## What you have to do
Down to the final line, print the records below exactly and without pictures.

(Saved data entries)
***

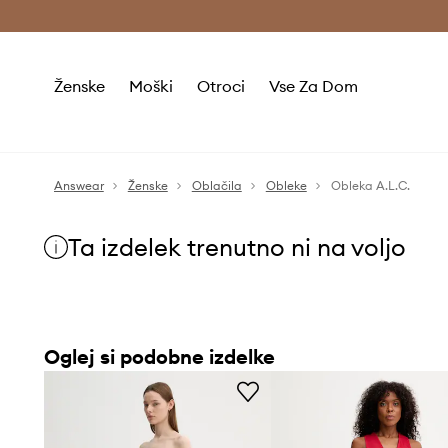
Brezplačna dostava in vračila (v vrednosti 80 € in več) >
Ženske
Moški
Otroci
Vse Za Dom
Answear
Ženske
Oblačila
Obleke
Obleka A.L.C.
Ta izdelek trenutno ni na voljo
Oglej si podobne izdelke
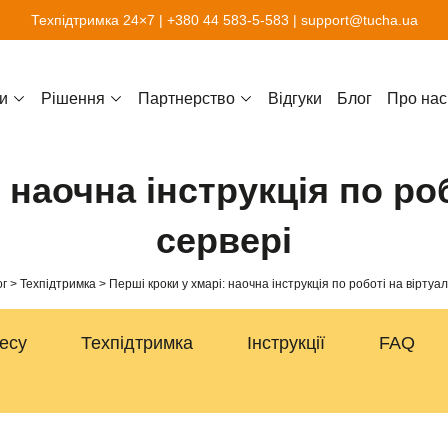
Техпідтримка 24×7 |
+380 44 583-5-583
|
support@tucha.ua
и
Рішення
Партнерство
Відгуки
Блог
Про нас
: наочна інструкція по ро
сервері
г
Техпідтримка
Перші кроки у хмарі: наочна інструкція по роботі на віртуа
несу
Техпідтримка
Інструкції
FAQ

***

## Task result
Brezplačna dostava in vračila (v vrednosti 80 € in več) >
Ženske
Moški
Otroci
Vse Za Dom
Answear
Ženske
Oblačila
Obleke
Obleka A.L.C.
Ta izdelek trenutno ni na voljo
Oglej si podobne izdelke
Техпідтримка 24×7 |
+380 44 583-5-583
|
support@tucha.ua
и
Рішення
Партнерство
Відгуки
Блог
Про нас
: наочна інструкція по ро
сервері
г
Техпідтримка
Перші кроки у хмарі: наочна інструкція по роботі на віртуа
несу
Техпідтримка
Інструкції
FAQ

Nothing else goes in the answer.